▸ **Trecho para leitura**:
------------------------

Ricardo Carneiro — Houve, de fato, desindustrialização na economia brasileira em dois momentos distintos. No primeiro momento, nos anos 1990, a economia ficou muito especializada na direção da nossa base de recursos naturais: siderurgia, papel e celulose, agroindústria, ou seja, um conjunto de indústrias muito calcado na base de recursos naturais, com algumas exceções, como a indústria automobilística e de aviões. Com a retomada do crescimento a partir dos anos 2000, a estrutura manteve-se, mas a economia cresceu e cresceu o consumo, o investimento na produção industrial, e aí não houve desindustrialização do ponto de vista quantitativo.
A partir de 2008, sobretudo, começou um fenômeno importante, que é uma segunda onda de desindustrialização, possível de ser percebida por um aumento muito significativo na indústria do chamado coeficiente importado, tanto de produtos finais quanto de insumos. Isso ocorreu, basicamente, com um acirramento da concorrência internacional, por causa da capacidade ociosa da China e por conta da concorrência via preço. Portanto, ocorreu a partir daí uma segunda onda de desindustrialização, e hoje temos não só uma indústria mais especializada, mas uma indústria que tem muitos buracos. Qual o problema disso? É que toda vez que se cresce, a demanda vaza muito para o exterior. Além disso, se tem menos empregos do que se deveria ter e se perdem elos importantes na cadeia.
Então, a indústria ainda é um setor muito importante para um país de renda média como o Brasil, porque é o setor com que se consegue construir mais rapidamente “vantagens comparativas”, é um setor cuja demanda internacional cresce mais rápido que os demais setores. É um setor que emprega mais do que os setores agropecuário e de serviços, por conta das cadeias produtivas. Para crescermos de uma forma sustentável, teremos que pensar no futuro com uma estratégia para a indústria.
IHU On-Line — Qual é a dificuldade específica da indústria? Por que esse fenômeno se repete?

------------------------

▸ **Entradas fornecidas**:
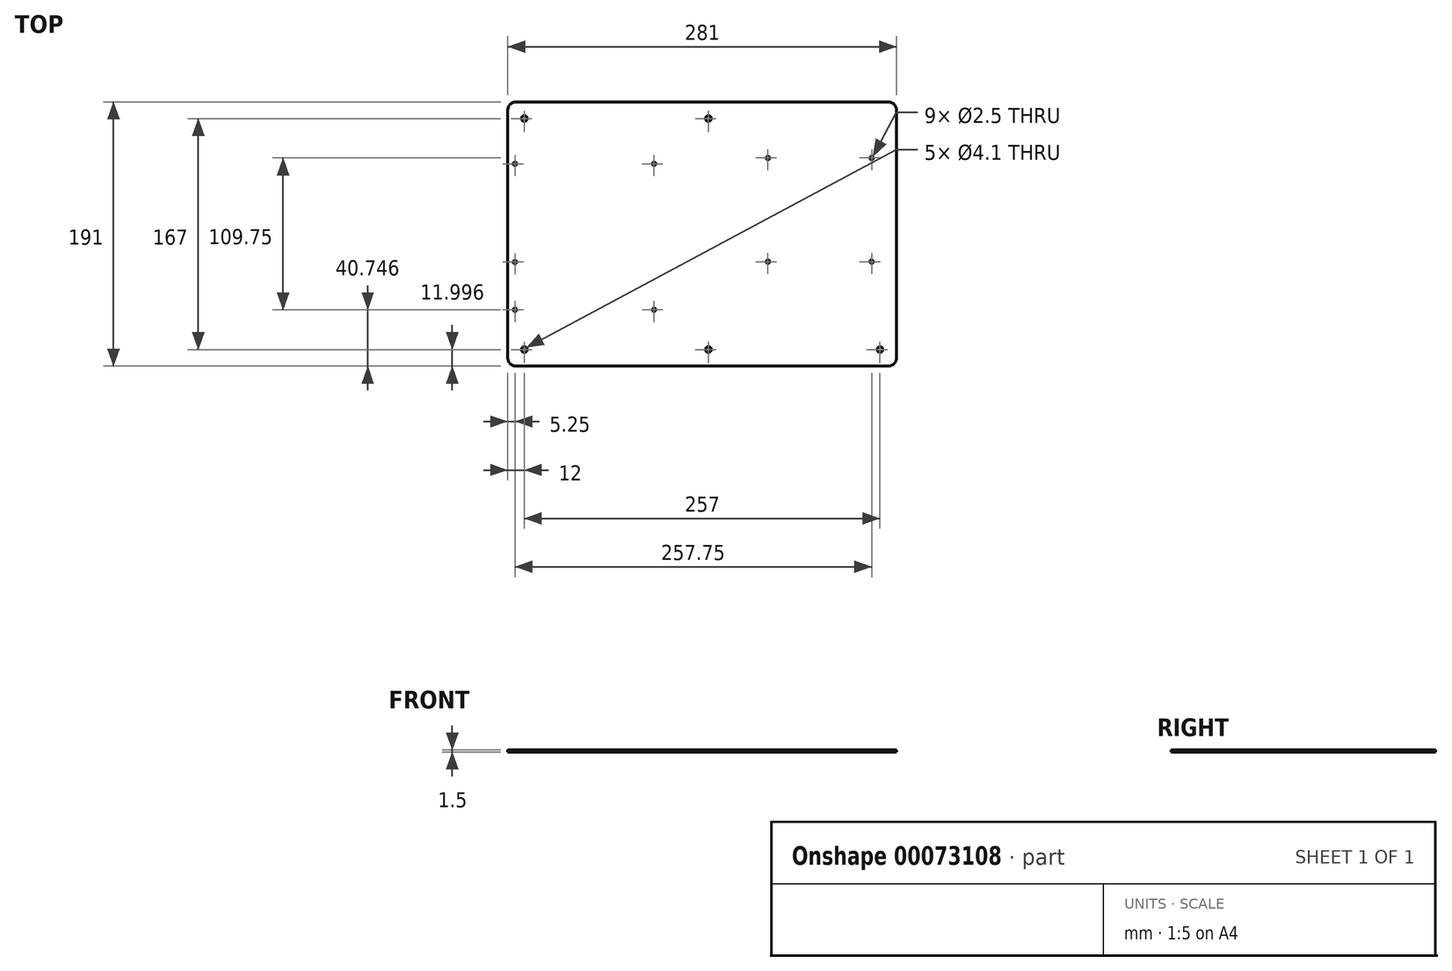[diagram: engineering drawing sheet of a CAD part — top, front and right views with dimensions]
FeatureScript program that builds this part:
annotation { "Feature Type Name" : "Feature", "Feature Type Description" : "" }
export const myFeature = defineFeature(function(context is Context, id is Id, definition is map)
    precondition{}
    {
        {
            var Q0;
            Q0=qCreatedBy(makeId("Top.planeOp"),FACE);
            var sketch = newSketch(context, id + "F0", { "sketchPlane" : qUnion([Q0])});
            skLineSegment(sketch, "E0.rect.bottom", {"start": v(-130, 98) * mm, "end": v(151, 98) * mm});
            skLineSegment(sketch, "E0.rect.top", {"start": v(-130, -93) * mm, "end": v(151, -93) * mm});
            skLineSegment(sketch, "E0.rect.left", {"start": v(-130, 98) * mm, "end": v(-130, -93) * mm});
            skLineSegment(sketch, "E0.rect.right", {"start": v(151, 98) * mm, "end": v(151, -93) * mm});
            skPoint(sketch, "E1", {"position": v(-124.75, -52.24) * mm});
            skPoint(sketch, "E2", {"position": v(-124.75, -17.75) * mm});
            skPoint(sketch, "E3", {"position": v(-124.75, 53.26) * mm});
            skPoint(sketch, "E4", {"position": v(-24.25, 53.26) * mm});
            skCircle(sketch, "E5", {"center": v(-124.75, 53.26) * mm, "radius": 1.25 * mm});
            skCircle(sketch, "E6", {"center": v(-24.25, 53.26) * mm, "radius": 1.25 * mm});
            skCircle(sketch, "E7", {"center": v(-124.75, -17.75) * mm, "radius": 1.25 * mm});
            skCircle(sketch, "E8", {"center": v(-124.75, -52.24) * mm, "radius": 1.25 * mm});
            skPoint(sketch, "E9", {"position": v(-22, 55.5) * mm});
            skPoint(sketch, "E10", {"position": v(-127, -54.5) * mm});
            skLineSegment(sketch, "E11.bottom", {"start": v(-22, 55.5) * mm, "end": v(-127, 55.5) * mm});
            skLineSegment(sketch, "E11.top", {"start": v(-22, -54.5) * mm, "end": v(-127, -54.5) * mm});
            skLineSegment(sketch, "E11.left", {"start": v(-22, 55.5) * mm, "end": v(-22, -54.5) * mm});
            skLineSegment(sketch, "E11.right", {"start": v(-127, 55.5) * mm, "end": v(-127, -54.5) * mm});
            skPoint(sketch, "E12", {"position": v(148, 95) * mm});
            skLineSegment(sketch, "E13.bottom", {"start": v(148, 95) * mm, "end": v(43, 95) * mm});
            skLineSegment(sketch, "E13.top", {"start": v(148, -55) * mm, "end": v(43, -55) * mm});
            skLineSegment(sketch, "E13.left", {"start": v(148, 95) * mm, "end": v(148, -55) * mm});
            skLineSegment(sketch, "E13.right", {"start": v(43, 95) * mm, "end": v(43, -55) * mm});
            skPoint(sketch, "E14", {"position": v(133, 57.5) * mm});
            skPoint(sketch, "E15", {"position": v(58, 57.5) * mm});
            skPoint(sketch, "E16", {"position": v(58, -17.5) * mm});
            skPoint(sketch, "E17", {"position": v(133, -17.5) * mm});
            skCircle(sketch, "E18", {"center": v(-24.25, -52.24) * mm, "radius": 1.25 * mm});
            skPoint(sketch, "E19", {"position": v(-118, 86) * mm});
            skPoint(sketch, "E20", {"position": v(15, 86) * mm});
            skPoint(sketch, "E21", {"position": v(139, -81) * mm});
            skPoint(sketch, "E22", {"position": v(-118, -81) * mm});
            skPoint(sketch, "E23", {"position": v(15, -81) * mm});
            skSolve(sketch);
        }
        {
            var Q0;
            Q0=makeQuery(id+"F0.imprint","IMPRINT",FACE,{"disambiguationData":[TD([[makeQuery(id+"F0.imprint","IMPRINT",EDGE,{"derivedFrom":sQuery(id+"F0.wireOp",EDGE,"E0.rect.bottom")}),-1.0]])]});
            var Q1;
            Q1=makeQuery(id+"F0.imprint","IMPRINT",FACE,{"disambiguationData":[TD([[makeQuery(id+"F0.imprint","IMPRINT",EDGE,{"derivedFrom":sQuery(id+"F0.wireOp",EDGE,"E5")}),-1.0]])]});
            var Q2;
            Q2=makeQuery(id+"F0.imprint","IMPRINT",FACE,{"disambiguationData":[TD([[makeQuery(id+"F0.imprint","IMPRINT",EDGE,{"derivedFrom":sQuery(id+"F0.wireOp",EDGE,"E13.bottom")}),1.0]])]});
            var Q3;
            Q3=makeQuery(id+"F0.imprint","IMPRINT",FACE,{"disambiguationData":[TD([[makeQuery(id+"F0.imprint","IMPRINT",EDGE,{"derivedFrom":sQuery(id+"F0.wireOp",EDGE,"E6")}),1.0]])]});
            var Q4;
            Q4=makeQuery(id+"F0.imprint","IMPRINT",FACE,{"disambiguationData":[TD([[makeQuery(id+"F0.imprint","IMPRINT",EDGE,{"derivedFrom":sQuery(id+"F0.wireOp",EDGE,"E5")}),1.0]])]});
            var Q5;
            Q5=makeQuery(id+"F0.imprint","IMPRINT",FACE,{"disambiguationData":[TD([[makeQuery(id+"F0.imprint","IMPRINT",EDGE,{"derivedFrom":sQuery(id+"F0.wireOp",EDGE,"E8")}),1.0]])]});
            var Q6;
            Q6=makeQuery(id+"F0.imprint","IMPRINT",FACE,{"disambiguationData":[TD([[makeQuery(id+"F0.imprint","IMPRINT",EDGE,{"derivedFrom":sQuery(id+"F0.wireOp",EDGE,"E18")}),1.0]])]});
            var Q7;
            Q7=makeQuery(id+"F0.imprint","IMPRINT",FACE,{"disambiguationData":[TD([[makeQuery(id+"F0.imprint","IMPRINT",EDGE,{"derivedFrom":sQuery(id+"F0.wireOp",EDGE,"E7")}),1.0]])]});
            extrude(context, id + "F1", {"entities" : qUnion([Q0, Q1, Q2, Q3, Q4, Q5, Q6, Q7]), "depth" : 1.5 * mm});
        }
        {
            var Q0;
            Q0=makeQuery(id+"F0.imprint","IMPRINT",FACE,{"disambiguationData":[TD([[makeQuery(id+"F0.imprint","IMPRINT",EDGE,{"derivedFrom":sQuery(id+"F0.wireOp",EDGE,"E5")}),1.0]])]});
            var Q1;
            Q1=makeQuery(id+"F0.imprint","IMPRINT",FACE,{"disambiguationData":[TD([[makeQuery(id+"F0.imprint","IMPRINT",EDGE,{"derivedFrom":sQuery(id+"F0.wireOp",EDGE,"E6")}),1.0]])]});
            var Q2;
            Q2=makeQuery(id+"F0.imprint","IMPRINT",FACE,{"disambiguationData":[TD([[makeQuery(id+"F0.imprint","IMPRINT",EDGE,{"derivedFrom":sQuery(id+"F0.wireOp",EDGE,"E18")}),1.0]])]});
            var Q3;
            Q3=makeQuery(id+"F0.imprint","IMPRINT",FACE,{"disambiguationData":[TD([[makeQuery(id+"F0.imprint","IMPRINT",EDGE,{"derivedFrom":sQuery(id+"F0.wireOp",EDGE,"E8")}),1.0]])]});
            extrude(context, id + "F2", {"entities" : qUnion([Q0, Q1, Q2, Q3]), "operationType" : NewBodyOperationType.REMOVE, "depth" : 25 * mm});
        }
        {
            var Q0;
            Q0=sQuery(id+"F0.wireOp",VERTEX,"E14");
            var Q1;
            Q1=sQuery(id+"F0.wireOp",VERTEX,"E15");
            var Q2;
            Q2=sQuery(id+"F0.wireOp",VERTEX,"E16");
            var Q3;
            Q3=sQuery(id+"F0.wireOp",VERTEX,"E17");
            var Q4;
            Q4=sQuery(id+"F0.wireOp",VERTEX,"E2");
            var Q5;
            Q5=makeQuery(id+"F1.opExtrude","SWEPT_BODY",BODY,{"disambiguationData":[OSD([sQuery(id+"F0.wireOp",EDGE,"E0.rect.bottom"),sQuery(id+"F0.wireOp",EDGE,"E0.rect.top"),sQuery(id+"F0.wireOp",EDGE,"E0.rect.left"),sQuery(id+"F0.wireOp",EDGE,"E0.rect.right")])]});
            hole(context, id + "F3", {"style" : HoleStyle.SIMPLE, "holeDiameter" : 2.5 * mm, "endStyle" : HoleEndStyle.THROUGH, "oppositeDirection" : true, "locations" : qUnion([Q0, Q1, Q2, Q3, Q4]), "scope" : qUnion([Q5]), "isTappedThrough" : true});
        }
        {
            var Q0;
            Q0=sQuery(id+"F0.wireOp",VERTEX,"E19");
            var Q1;
            Q1=sQuery(id+"F0.wireOp",VERTEX,"E20");
            var Q2;
            Q2=sQuery(id+"F0.wireOp",VERTEX,"E21");
            var Q3;
            Q3=sQuery(id+"F0.wireOp",VERTEX,"E22");
            var Q4;
            Q4=sQuery(id+"F0.wireOp",VERTEX,"E23");
            var Q5;
            Q5=makeQuery(id+"F1.opExtrude","SWEPT_BODY",BODY,{"disambiguationData":[OSD([sQuery(id+"F0.wireOp",EDGE,"E0.rect.bottom"),sQuery(id+"F0.wireOp",EDGE,"E0.rect.top"),sQuery(id+"F0.wireOp",EDGE,"E0.rect.left"),sQuery(id+"F0.wireOp",EDGE,"E0.rect.right")])]});
            hole(context, id + "F4", {"style" : HoleStyle.SIMPLE, "endStyle" : HoleEndStyle.THROUGH, "oppositeDirection" : true, "standardTappedOrClearance" : lookupTablePath({ "standard" : "ISO", "size" : "4.1", "type" : "Drilled" }), "standardBlindInLast" : lookupTablePath({ "standard" : "ISO", "size" : "4.1", "type" : "Drilled" }), "holeDiameter" : 4.1 * mm, "locations" : qUnion([Q0, Q1, Q2, Q3, Q4]), "scope" : qUnion([Q5]), "isTappedThrough" : true});
        }
        {
            var Q0;
            Q0=makeQuery(id+"F1.opExtrude","SWEPT_EDGE",EDGE,{"disambiguationData":[OSD([sQuery(id+"F0.wireOp",EDGE,"E0.rect.bottom"),sQuery(id+"F0.wireOp",EDGE,"E0.rect.left")])]});
            var Q1;
            Q1=makeQuery(id+"F1.opExtrude","SWEPT_EDGE",EDGE,{"disambiguationData":[OSD([sQuery(id+"F0.wireOp",EDGE,"E0.rect.top"),sQuery(id+"F0.wireOp",EDGE,"E0.rect.left")])]});
            var Q2;
            Q2=makeQuery(id+"F1.opExtrude","SWEPT_EDGE",EDGE,{"disambiguationData":[OSD([sQuery(id+"F0.wireOp",EDGE,"E0.rect.top"),sQuery(id+"F0.wireOp",EDGE,"E0.rect.right")])]});
            var Q3;
            Q3=makeQuery(id+"F1.opExtrude","SWEPT_EDGE",EDGE,{"disambiguationData":[OSD([sQuery(id+"F0.wireOp",EDGE,"E0.rect.bottom"),sQuery(id+"F0.wireOp",EDGE,"E0.rect.right")])]});
            fillet(context, id + "F5", {"entities" : qUnion([Q0, Q1, Q2, Q3]), "radius" : 6 * mm, "tangentPropagation" : true, "allowEdgeOverflow" : false});
        }
        {
            var Q0;
            Q0=makeQuery(id+"F1.opExtrude","SWEPT_BODY",BODY,{"disambiguationData":[OSD([sQuery(id+"F0.wireOp",EDGE,"E0.rect.bottom"),sQuery(id+"F0.wireOp",EDGE,"E0.rect.top"),sQuery(id+"F0.wireOp",EDGE,"E0.rect.left"),sQuery(id+"F0.wireOp",EDGE,"E0.rect.right")])]});
            var Q1;
            {var subQ0=sQuery(id+"F0.wireOp",EDGE,"E0.rect.top");Q1=makeQuery(id+"F5.opFillet","BLEND_EDGE",EDGE,{"blendedFrom":[makeQuery(id+"F1.opExtrude","SWEPT_EDGE",EDGE,{"disambiguationData":[OSD([subQ0,sQuery(id+"F0.wireOp",EDGE,"E0.rect.right")])]}),makeQuery(id+"F1.opExtrude","SWEPT_FACE",FACE,{"disambiguationData":[OSD([subQ0])]})],"blendedInto":[makeQuery(id+"F1.opExtrude","SWEPT_FACE",FACE,{"disambiguationData":[OSD([subQ0])]})]});}
            transform(context, id + "F6", {"entities" : qUnion([Q0]), "transformType" : TransformType.TRANSLATION_3D, "dx" : 0 * mm, "dy" : 0 * mm, "dz" : 10 * mm, "makeCopy" : false});
        }
        {
            var Q0;
            Q0=makeQuery(id+"F1.opExtrude","SWEPT_BODY",BODY,{"disambiguationData":[OSD([sQuery(id+"F0.wireOp",EDGE,"E0.rect.bottom"),sQuery(id+"F0.wireOp",EDGE,"E0.rect.top"),sQuery(id+"F0.wireOp",EDGE,"E0.rect.left"),sQuery(id+"F0.wireOp",EDGE,"E0.rect.right")])]});
            transform(context, id + "F7", {"entities" : qUnion([Q0]), "transformType" : TransformType.TRANSLATION_3D, "dx" : 2 * mm, "dy" : 0 * mm, "dz" : 0 * mm, "makeCopy" : false});
        }
    });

------------------------

▸ **Atividades propostas**:
1: De acordo com o trecho sobre a desindustrialização brasileira, a partir de que ano começou a segunda onda de desindustrialização?
2: Reproduza fielmente tudo o que vai do começo das entradas até a linha que contém "var sketch = newSketch(context, id", incluindo as duas extremidades. Não inclua as imagens.

▸ **Respostas por tarefa**:
1: A partir de 2008.

2:
[diagram: engineering drawing sheet of a CAD part — top, front and right views with dimensions]
FeatureScript program that builds this part:
annotation { "Feature Type Name" : "Feature", "Feature Type Description" : "" }
export const myFeature = defineFeature(function(context is Context, id is Id, definition is map)
    precondition{}
    {
        {
            var Q0;
            Q0=qCreatedBy(makeId("Top.planeOp"),FACE);
            var sketch = newSketch(context, id + "F0", { "sketchPlane" : qUnion([Q0])});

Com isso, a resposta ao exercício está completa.